Opportunity #1. Respondents collaborate with multiple entities to address SDOH and are open to additional collaborators (including pharmaceutical and device manufacturers) to expand expertise, resources, and initiatives to better address SDOH.
Opportunity #2. Respondents view addressing SDOH as an important factor in managing chronic disease and are prioritizing diabetes and cardiovascular disease as two conditions to be better managed through future implementation of SDOH initiatives.
Opportunity #3. Although respondents are developing infrastructure for better management of SDOH and PHM, gaps remain, including the development of electronic resource directories and integration of SDOH into patient stratification frameworks.
Opportunity #4. Affordability and transportation are two barriers to accessing health care and medications and more than half of respondents indicated needing moderate to significant levels of support to provide services to close gaps in access, suggesting opportunities for future collaboration to provide additional support.

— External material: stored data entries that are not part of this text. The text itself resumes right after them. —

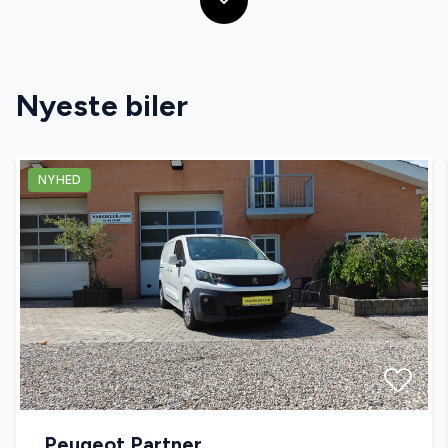
Nyeste biler
NYHED
Peugeot Partner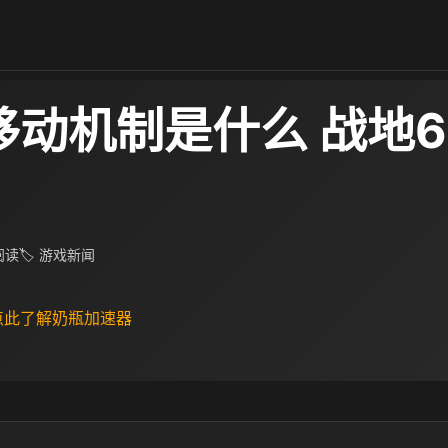
移动机制是什么 战地
 阅读
🏷 游戏新闻
 点此了解奶瓶加速器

Opportunity #5. Nearly one-third of respondents did not report offering services to support health literacy, and more than half indicated needing moderate to
significant levels of support to provide these services. Health literacy interventions are associated with better treatment adherence and offer an opportunity for population health improvement.
Opportunity #6. Less than one-third of respondents reported offering services to decrease social isolation, with more than one-third reporting no future plans to do so. This is a troubling PHM oversight, and innovative use of technology (eg, telehealth) may offer opportunities to address this social risk factor.
Conclusion
As the United States transforms its fragmented health care system to value-based care, developing strategies to address SDOH will play a vital role in PHM. Within the health care ecosystem, we are still in the early stages of integrating approaches to social risk factor mitigation. Precision for Value 2017 and 2019 PHM surveys have found that payers and organized providers are open to collaborations, including collaborations with pharmaceutical manufacturers, to address population health challenges.11,16 This survey extends that trend, indicating that payers and organized providers are open to multistakeholder collaborations. However, particularly in the area of addressing SDOH, pharmaceutical and device manufacturers are an underutilized PHM resource. These series of surveys help establish that a consensus exists for collaboration among multiple stakeholders and the stage is set for novel collaborations to further tackle SDOH and other PHM challenges to successfully lower the total cost of care.